» Task goal:
Your output should match the listing below word for word, without any images.

##### Provided data #####

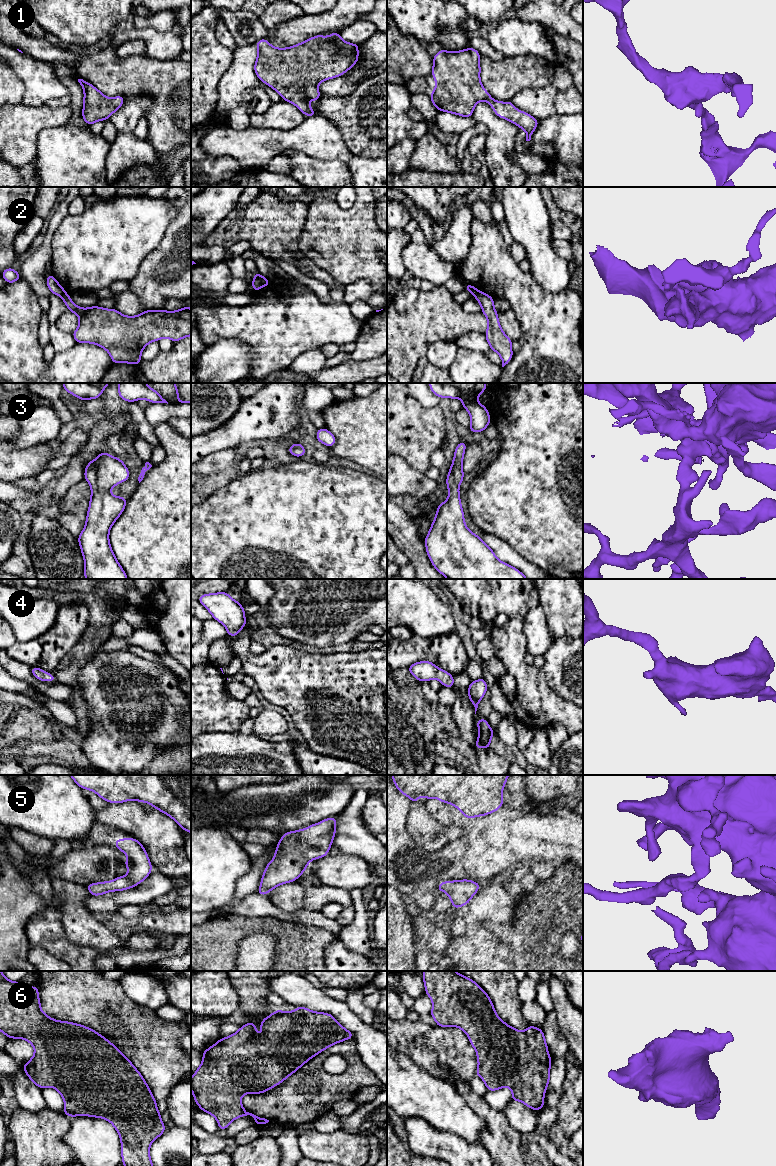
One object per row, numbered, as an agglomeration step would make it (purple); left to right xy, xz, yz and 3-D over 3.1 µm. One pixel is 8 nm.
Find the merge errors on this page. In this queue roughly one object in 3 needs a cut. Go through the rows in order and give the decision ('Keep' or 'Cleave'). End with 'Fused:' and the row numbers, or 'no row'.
1: Keep
2: Cleave
3: Keep
4: Keep
5: Keep
6: Keep
Fused: 2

#####

» Solution below:
One object per row, numbered, as an agglomeration step would make it (purple); left to right xy, xz, yz and 3-D over 3.1 µm. One pixel is 8 nm.
Find the merge errors on this page. In this queue roughly one object in 3 needs a cut. Go through the rows in order and give the decision ('Keep' or 'Cleave'). End with 'Fused:' and the row numbers, or 'no row'.
1: Keep
2: Cleave
3: Keep
4: Keep
5: Keep
6: Keep
Fused: 2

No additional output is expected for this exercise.